Dan Guerrero — Helping Pixar Get Coco’s Culture Just Right
Coco Disney Pixar

Coco, The Day of the Dead movie, the Latino nuances, the back story.

Someone at Pixar had the bright idea of doing a movie set in Mexico about The Day of the Dead.

Now, the whole concept of death as the premise of a family-focused animated film might sound a bit mad, with Mexico as a politically sensitive topic, but co-directors Adrian Molina and Lee Unkrich, along with a few other writers came up with a story that worked.

Molina and Matthew Aldrich wrote a screenplay, and the brain trust at Pixar gave it the proverbial green light.

Clearly they were taking a huge risk.  The story was solid, the script was solid, the premise worked, but they knew that to pull this off they had to get a lot of cultural elements just right or it could blow up in their faces.

The smart people at Pixar started with a small group of cultural advisors including Lalo Alcaraz, the comic strip artist and community advocate.

Latino cultural and musical specialists as sounding boards

They got this rolling but they added additional Latino cultural and musical specialists as sounding boards for the film.

This effort was organized by one of the producers, Darla K. Anderson, and included the head of Pixar’s Global PR department, Michael Agulnek, and was fully embraced by the directors, TV the producers and the entire organization.

There were about twelve people organized by consultant Marcela Davison Aviles who were brought in from time to time to contribute, one of whom was Dan Guerrero.

Dan’s father was Lalo Guerrero, the famous Chicano musician and composer who was hugely popular for his many compositions including his popular holiday song “Pancho Claus,” but he was perhaps best known for the music in the stage production and film of Luis Valdez’s Zoot Suit.  Lalo was honored by the Smithsonian and was presented the National Medal of Arts from the Clinton White House in 1996.

So his son Dan’s contribution to the team working on Coco included his deep knowledge of Mexican music — which is central to the film – it’s all about the music.

Dan grew up in the entertainment industry

Dan grew up in the entertainment industry and over the years has worn many hats, including acting on the New York stage and as a TV writer, director and producer.

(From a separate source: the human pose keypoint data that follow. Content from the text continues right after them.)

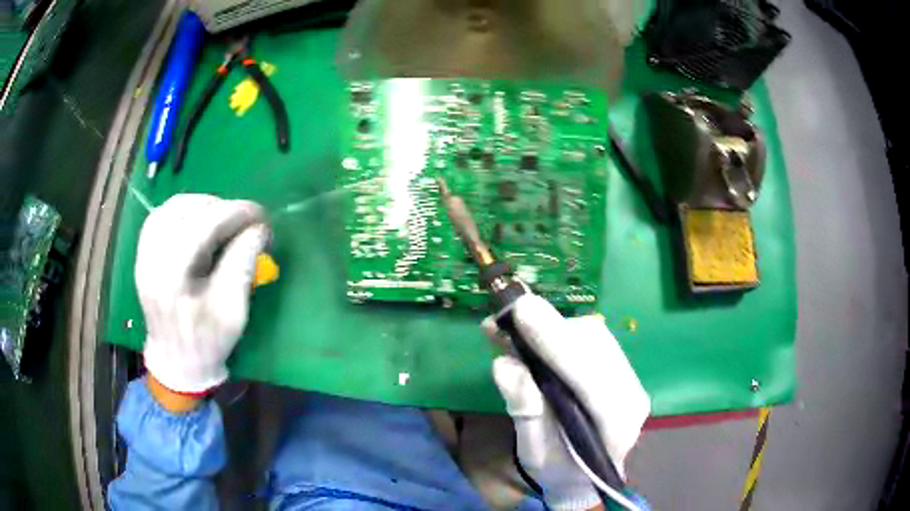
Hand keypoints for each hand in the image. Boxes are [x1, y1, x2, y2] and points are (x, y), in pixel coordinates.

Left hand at [136, 194, 269, 394]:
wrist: (177, 362)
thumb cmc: (208, 342)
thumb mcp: (233, 311)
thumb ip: (243, 265)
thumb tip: (258, 229)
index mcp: (173, 280)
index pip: (203, 227)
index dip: (235, 213)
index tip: (261, 215)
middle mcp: (152, 262)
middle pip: (185, 211)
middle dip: (221, 207)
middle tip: (245, 220)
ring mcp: (143, 256)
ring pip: (170, 208)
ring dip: (201, 204)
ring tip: (223, 217)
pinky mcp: (143, 255)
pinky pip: (159, 217)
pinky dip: (182, 210)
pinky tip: (198, 220)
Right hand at [484, 295, 649, 509]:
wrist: (584, 476)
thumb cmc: (558, 470)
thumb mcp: (534, 452)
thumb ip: (526, 412)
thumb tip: (506, 365)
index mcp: (617, 426)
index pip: (589, 378)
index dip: (555, 342)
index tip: (522, 311)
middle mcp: (631, 394)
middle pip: (595, 346)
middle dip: (550, 329)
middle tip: (506, 318)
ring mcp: (629, 378)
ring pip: (594, 336)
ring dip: (551, 327)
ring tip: (512, 327)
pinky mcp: (618, 367)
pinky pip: (591, 338)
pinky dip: (557, 330)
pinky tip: (531, 331)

He also tours with his one-man show “Gaytino” and he is a frequent lecturer on college campuses and a staunch advocate for the Latino and LGBTQ community.

Dan Guerrero -- Helping Pixar Get Coco’s Culture Just Right

Dan Guerrero — Helping Pixar Get Coco’s Culture Just Right also Germaine Franco songwriter for the movie.

He sits on the boards of many organizations, including The Neighborhood Music School in Boyle Heights.  I met him when we were both on the board of the Vikki Carr Scholarship Foundation.

He seems to know everyone in Hollywood, and they all love him back because he is focused and determined, effective and efficient, funny and loving, but also unapologetically proud of being Chicano/Mexican-American/Latino.

Dan says the entire Pixar effort was first class, everyone on the advisory board was listened to, their ideas were often incorporated into the film, and no one on the advisory board ever got a whiff of condescension.  They weren’t doing this just for the PR, they were doing this to get the movie just right.  And they did.

This started with a chance to see the entire film laid out using storyboard drawings and rough voice-overs with office staff (not the almost all-Latino cast who voiced the final version).   So this was before the story was finally set in stone and the hard work of the process of making a digital animated film began.

 

Coco Pixar Trailer

The advisory board members were able to contribute special touches, like the apparent need to explain “la ofrenda” which is the altar where family members put up the pictures of their deceased family members and plates of food and bottles of drinks are left as an offering.

For an audience unfamiliar with the concept, the advisors thought it would be important to explain the ofrenda which would help them become completely swept up into the film the way they ultimately were because the script was modified to make this crucial plot point entirely clear.